Source data
^^^^

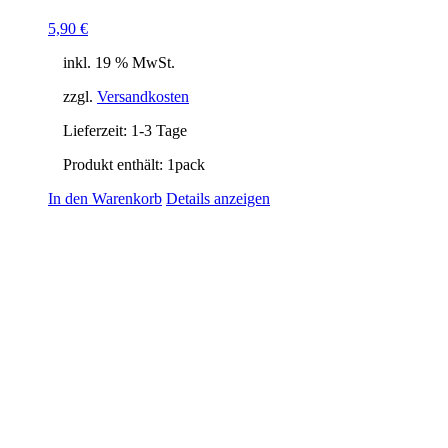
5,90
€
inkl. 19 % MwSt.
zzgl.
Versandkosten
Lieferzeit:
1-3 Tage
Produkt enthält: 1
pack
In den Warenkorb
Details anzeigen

^^^^

Your job is to copy each entry exactly as written; the pictures do not go in.

Written solution -
5,90
€
inkl. 19 % MwSt.
zzgl.
Versandkosten
Lieferzeit:
1-3 Tage
Produkt enthält: 1
pack
In den Warenkorb
Details anzeigen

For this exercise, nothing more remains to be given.